• [Texte]
==*==
Les conditions de prise en charge des frais de relogement d’urgence.

Les propriétaires occupants, les usufruitiers, les locataires, les sous-locataires et les occupants de bonne foi peuvent bénéficier de la garantie relogement d’urgence. Il faut pour cela que leur résidence principale soit assurée et qu’elle subisse les conséquences d’une catastrophe naturelle [2].

La résidence principale désigne toute habitation qualifiée ainsi par le contrat d’assurance.

Les sinistrés peuvent bénéficier de la garantie relogement d’urgence dans plusieurs hypothèses.

La garantie relogement d’urgence est due lorsque :

- Le logement est rendu impropre à l’habitation pour des raisons de sécurité, de salubrité ou d’hygiène [3] ;

- Des travaux de réparation des dommages causés par une catastrophe naturelle rendent le bien inhabitable [4] ;

- L’habitation est rendue inaccessible de telle sorte que l’assureur ne peut constater les dommages subis [5] Cette situation se rencontre notamment lorsque des personnes évacuées de leur logement ne peuvent dans un premier temps regagner celui-ci.

Concernant les modalités de prise en charge, l’indemnité ne sera versée qu’après transmission par l’assuré des justificatifs prouvant l’existence et le montant des dépenses engagées [6]. Les personnes ayant été relogées suite à une catastrophe naturelle doivent donc faire l’avance des frais de relogement et ne sont remboursées qu’après transmission à leur assureur des justificatifs (note d’hôtel, facture ou quittance).

Néanmoins le contrat d’assurance peut prévoir une prise en charge des frais de relogement d’urgence sans avance de la part de la personne sinistrée [7]. Le Code des assurances laisse ainsi la possibilité aux compagnies d’assurance d’inclure dans leur contrat une garantie supplémentaire assurant un relogement sans avance de frais.

L’évaluation des frais de relogement d’urgence.

L’évaluation des frais de relogement d’urgence se fait différemment selon deux périodes.
==*==
• [Données brutes]
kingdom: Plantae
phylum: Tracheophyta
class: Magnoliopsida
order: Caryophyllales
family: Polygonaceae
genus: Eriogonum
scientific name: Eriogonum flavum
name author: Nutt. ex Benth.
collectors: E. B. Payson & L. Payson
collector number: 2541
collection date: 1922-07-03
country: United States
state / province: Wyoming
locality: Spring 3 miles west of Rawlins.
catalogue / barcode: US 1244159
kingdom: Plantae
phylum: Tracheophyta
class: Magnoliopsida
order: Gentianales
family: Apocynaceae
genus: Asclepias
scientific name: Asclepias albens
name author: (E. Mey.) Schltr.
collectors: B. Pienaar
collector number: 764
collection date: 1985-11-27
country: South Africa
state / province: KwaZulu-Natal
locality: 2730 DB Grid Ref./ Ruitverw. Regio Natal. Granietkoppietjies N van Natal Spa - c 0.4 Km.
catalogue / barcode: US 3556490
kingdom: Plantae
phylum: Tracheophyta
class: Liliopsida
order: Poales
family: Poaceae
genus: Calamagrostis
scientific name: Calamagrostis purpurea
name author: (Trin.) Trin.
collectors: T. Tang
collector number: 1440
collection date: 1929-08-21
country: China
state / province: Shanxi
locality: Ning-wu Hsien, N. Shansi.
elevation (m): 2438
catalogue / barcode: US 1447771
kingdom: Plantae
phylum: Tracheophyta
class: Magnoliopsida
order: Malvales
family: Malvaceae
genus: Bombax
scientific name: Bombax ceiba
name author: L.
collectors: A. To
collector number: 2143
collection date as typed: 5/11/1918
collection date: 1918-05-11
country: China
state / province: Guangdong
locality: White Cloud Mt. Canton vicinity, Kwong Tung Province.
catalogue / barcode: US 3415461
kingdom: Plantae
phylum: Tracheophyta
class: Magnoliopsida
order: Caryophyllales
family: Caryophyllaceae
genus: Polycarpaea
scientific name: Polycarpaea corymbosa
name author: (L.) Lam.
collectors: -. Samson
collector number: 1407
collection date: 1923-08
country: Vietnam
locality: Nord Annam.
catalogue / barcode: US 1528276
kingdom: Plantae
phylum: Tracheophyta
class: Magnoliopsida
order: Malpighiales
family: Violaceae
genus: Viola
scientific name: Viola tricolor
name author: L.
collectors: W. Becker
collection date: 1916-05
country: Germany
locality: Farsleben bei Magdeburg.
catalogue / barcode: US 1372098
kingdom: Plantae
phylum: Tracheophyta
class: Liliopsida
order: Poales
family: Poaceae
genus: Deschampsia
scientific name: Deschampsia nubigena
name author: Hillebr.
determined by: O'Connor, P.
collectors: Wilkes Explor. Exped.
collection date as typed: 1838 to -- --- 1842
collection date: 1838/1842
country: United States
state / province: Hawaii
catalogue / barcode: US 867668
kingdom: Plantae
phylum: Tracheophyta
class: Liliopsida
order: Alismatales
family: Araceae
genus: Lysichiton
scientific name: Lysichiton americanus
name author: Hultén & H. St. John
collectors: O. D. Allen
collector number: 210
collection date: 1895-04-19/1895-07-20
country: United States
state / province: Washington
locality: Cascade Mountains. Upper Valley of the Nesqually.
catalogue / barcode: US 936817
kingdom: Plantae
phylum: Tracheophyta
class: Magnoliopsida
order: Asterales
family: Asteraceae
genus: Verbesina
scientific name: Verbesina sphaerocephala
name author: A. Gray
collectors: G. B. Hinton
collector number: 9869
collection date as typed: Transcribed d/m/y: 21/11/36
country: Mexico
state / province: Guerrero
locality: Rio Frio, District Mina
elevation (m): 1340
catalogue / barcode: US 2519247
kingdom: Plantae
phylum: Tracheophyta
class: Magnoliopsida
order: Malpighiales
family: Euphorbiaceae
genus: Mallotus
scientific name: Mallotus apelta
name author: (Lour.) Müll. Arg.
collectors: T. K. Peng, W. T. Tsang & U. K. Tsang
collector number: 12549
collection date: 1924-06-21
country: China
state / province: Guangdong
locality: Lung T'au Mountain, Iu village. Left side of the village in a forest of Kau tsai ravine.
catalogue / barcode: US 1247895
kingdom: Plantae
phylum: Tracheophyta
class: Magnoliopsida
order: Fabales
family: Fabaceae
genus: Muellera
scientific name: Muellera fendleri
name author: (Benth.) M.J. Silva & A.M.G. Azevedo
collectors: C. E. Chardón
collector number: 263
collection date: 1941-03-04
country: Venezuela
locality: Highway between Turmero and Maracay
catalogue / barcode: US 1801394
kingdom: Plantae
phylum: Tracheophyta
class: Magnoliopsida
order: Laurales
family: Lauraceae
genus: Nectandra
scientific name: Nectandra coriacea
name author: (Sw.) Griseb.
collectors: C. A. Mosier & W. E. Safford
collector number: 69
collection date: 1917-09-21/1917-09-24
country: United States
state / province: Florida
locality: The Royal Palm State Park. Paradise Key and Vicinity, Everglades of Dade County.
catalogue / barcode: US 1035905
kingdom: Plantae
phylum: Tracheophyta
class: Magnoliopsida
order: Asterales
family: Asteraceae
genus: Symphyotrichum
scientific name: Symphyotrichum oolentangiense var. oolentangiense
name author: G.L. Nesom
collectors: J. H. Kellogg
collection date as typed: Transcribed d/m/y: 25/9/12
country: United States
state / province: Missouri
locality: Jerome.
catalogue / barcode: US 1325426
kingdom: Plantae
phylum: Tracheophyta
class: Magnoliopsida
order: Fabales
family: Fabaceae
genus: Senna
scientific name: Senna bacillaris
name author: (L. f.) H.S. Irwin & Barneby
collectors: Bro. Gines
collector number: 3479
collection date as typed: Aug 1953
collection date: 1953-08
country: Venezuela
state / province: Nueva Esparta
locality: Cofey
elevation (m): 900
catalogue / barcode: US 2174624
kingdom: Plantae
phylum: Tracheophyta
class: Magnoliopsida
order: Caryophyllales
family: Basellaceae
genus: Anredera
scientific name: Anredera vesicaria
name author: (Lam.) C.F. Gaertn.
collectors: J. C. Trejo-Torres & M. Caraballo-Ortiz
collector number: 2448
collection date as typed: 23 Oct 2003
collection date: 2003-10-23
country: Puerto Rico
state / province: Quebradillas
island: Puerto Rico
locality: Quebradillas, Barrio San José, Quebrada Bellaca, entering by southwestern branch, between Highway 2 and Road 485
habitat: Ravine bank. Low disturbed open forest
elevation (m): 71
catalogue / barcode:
==*==
• [Consigne] Recopiez intégralement le texte sur la garantie relogement d'urgence, sans y changer un seul mot.

• [Réponse]
Les conditions de prise en charge des frais de relogement d’urgence.

Les propriétaires occupants, les usufruitiers, les locataires, les sous-locataires et les occupants de bonne foi peuvent bénéficier de la garantie relogement d’urgence. Il faut pour cela que leur résidence principale soit assurée et qu’elle subisse les conséquences d’une catastrophe naturelle [2].

La résidence principale désigne toute habitation qualifiée ainsi par le contrat d’assurance.

Les sinistrés peuvent bénéficier de la garantie relogement d’urgence dans plusieurs hypothèses.

La garantie relogement d’urgence est due lorsque :

- Le logement est rendu impropre à l’habitation pour des raisons de sécurité, de salubrité ou d’hygiène [3] ;

- Des travaux de réparation des dommages causés par une catastrophe naturelle rendent le bien inhabitable [4] ;

- L’habitation est rendue inaccessible de telle sorte que l’assureur ne peut constater les dommages subis [5] Cette situation se rencontre notamment lorsque des personnes évacuées de leur logement ne peuvent dans un premier temps regagner celui-ci.

Concernant les modalités de prise en charge, l’indemnité ne sera versée qu’après transmission par l’assuré des justificatifs prouvant l’existence et le montant des dépenses engagées [6]. Les personnes ayant été relogées suite à une catastrophe naturelle doivent donc faire l’avance des frais de relogement et ne sont remboursées qu’après transmission à leur assureur des justificatifs (note d’hôtel, facture ou quittance).

Néanmoins le contrat d’assurance peut prévoir une prise en charge des frais de relogement d’urgence sans avance de la part de la personne sinistrée [7]. Le Code des assurances laisse ainsi la possibilité aux compagnies d’assurance d’inclure dans leur contrat une garantie supplémentaire assurant un relogement sans avance de frais.

L’évaluation des frais de relogement d’urgence.

L’évaluation des frais de relogement d’urgence se fait différemment selon deux périodes.